KK: LK was beaming when she returned with news of our impending escape. I had spent the morning sitting by the filthy pool trying to sort the online sale of my new book. “It’s like trying to organise kittens into a motorcycle display team,” I complained at one point. Anyway it appears to be sorted so if you could all move directly to billyfurious.com after reading this I would be more than grateful. And when I say “move” I mean “buy four copies each of Spitting in the Wind please.” Then we watched Inglaterra v Galles on the outdoor TV while the owner gave the pool an overdue clean. The excitement of seeing the game was somewhat undermined by the reality of seeing the game. Grim.
LK: The gentleman behind the hostel bar had one of the ubiquitous metal straw and cup contraptions for drinking maté and I enquired what it was. He very kindly offered me a sip and I didn’t realise you could get tea that tasted like liquid nicotine and makes you light headed.

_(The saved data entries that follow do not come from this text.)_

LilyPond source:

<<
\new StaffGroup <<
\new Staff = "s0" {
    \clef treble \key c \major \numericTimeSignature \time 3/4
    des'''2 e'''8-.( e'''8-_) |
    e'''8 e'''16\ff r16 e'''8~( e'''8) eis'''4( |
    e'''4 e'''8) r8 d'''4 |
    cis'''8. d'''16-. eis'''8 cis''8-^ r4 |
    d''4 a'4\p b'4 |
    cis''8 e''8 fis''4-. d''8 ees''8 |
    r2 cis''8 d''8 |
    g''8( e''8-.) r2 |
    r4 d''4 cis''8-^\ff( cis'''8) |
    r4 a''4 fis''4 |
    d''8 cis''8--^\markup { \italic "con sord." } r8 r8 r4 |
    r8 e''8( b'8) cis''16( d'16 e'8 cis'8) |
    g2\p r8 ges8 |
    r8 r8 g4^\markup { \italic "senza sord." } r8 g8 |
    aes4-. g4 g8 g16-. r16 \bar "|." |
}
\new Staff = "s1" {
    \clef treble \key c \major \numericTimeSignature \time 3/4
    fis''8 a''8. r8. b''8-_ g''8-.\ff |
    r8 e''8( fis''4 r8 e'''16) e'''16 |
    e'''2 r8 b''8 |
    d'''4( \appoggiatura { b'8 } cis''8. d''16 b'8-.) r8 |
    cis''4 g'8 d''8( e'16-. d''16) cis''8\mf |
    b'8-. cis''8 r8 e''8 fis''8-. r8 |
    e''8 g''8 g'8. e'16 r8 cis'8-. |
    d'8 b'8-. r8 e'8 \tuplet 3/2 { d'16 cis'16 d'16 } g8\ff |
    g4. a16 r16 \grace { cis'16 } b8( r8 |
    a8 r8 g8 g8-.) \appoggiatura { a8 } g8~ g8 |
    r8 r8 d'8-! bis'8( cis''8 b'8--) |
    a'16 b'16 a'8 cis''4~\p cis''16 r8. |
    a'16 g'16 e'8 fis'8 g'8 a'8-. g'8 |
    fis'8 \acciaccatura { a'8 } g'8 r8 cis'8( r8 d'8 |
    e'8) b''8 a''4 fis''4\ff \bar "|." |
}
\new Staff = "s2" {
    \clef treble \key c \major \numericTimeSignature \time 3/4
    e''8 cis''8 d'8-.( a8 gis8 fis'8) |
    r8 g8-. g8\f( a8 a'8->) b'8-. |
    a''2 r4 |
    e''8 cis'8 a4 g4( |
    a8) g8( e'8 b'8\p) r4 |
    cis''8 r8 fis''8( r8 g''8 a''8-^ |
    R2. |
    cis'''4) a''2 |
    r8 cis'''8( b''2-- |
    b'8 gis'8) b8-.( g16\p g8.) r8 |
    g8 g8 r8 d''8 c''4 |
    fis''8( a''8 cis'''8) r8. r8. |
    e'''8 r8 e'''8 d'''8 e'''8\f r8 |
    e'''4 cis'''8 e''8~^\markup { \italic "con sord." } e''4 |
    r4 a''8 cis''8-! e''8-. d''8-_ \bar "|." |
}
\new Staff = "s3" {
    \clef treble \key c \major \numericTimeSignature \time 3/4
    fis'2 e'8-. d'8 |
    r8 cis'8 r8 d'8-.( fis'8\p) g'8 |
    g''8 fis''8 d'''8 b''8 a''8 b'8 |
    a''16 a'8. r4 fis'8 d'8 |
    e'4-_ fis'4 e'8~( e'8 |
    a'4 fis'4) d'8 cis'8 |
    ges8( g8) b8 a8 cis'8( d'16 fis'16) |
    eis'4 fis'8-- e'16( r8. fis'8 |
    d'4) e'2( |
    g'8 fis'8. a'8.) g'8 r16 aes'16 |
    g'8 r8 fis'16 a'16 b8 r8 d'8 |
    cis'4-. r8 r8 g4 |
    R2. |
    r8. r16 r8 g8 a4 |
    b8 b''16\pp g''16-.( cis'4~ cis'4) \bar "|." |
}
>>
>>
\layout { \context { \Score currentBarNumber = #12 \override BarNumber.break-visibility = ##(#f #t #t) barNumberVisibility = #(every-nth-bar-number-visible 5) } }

KK: Last night the waiter and owner of an Italian style diner were so kind to us when we were clearly counting our pesos that we determined to return so they could share the benefit of us being suddenly better off. Over eager, as it turns out, we were told to come back later but what a remarkable place this is for chance encounters. Our Dutch hostel neighbours from San Pedro in Chile were walking up the street, Paul and Kim, so we went for a beer and a chat. They work as snow-board and ski instructors in Austria when not globe trotting and both fizz with energy and enthusiasm. And because they are Dutch they speak about 50 languages. Later back at the hostel the Argentine kids were in party mood again. This time we weren’t on a detox day so we foolishly joined the throng. We ended up at a table with a crazed 19 year old called Maggie (who we briefly adopted until she refused to stop smoking), a quiet German lad from Frankfurt called Jonathon and a Hungarian lass called Fanny who was on the prowl for an Argentinean boyfriend. There was much laughter and probably about a litre of Quilmes too many but tomorrow we are bound for Buenos Aires. Yee-ha!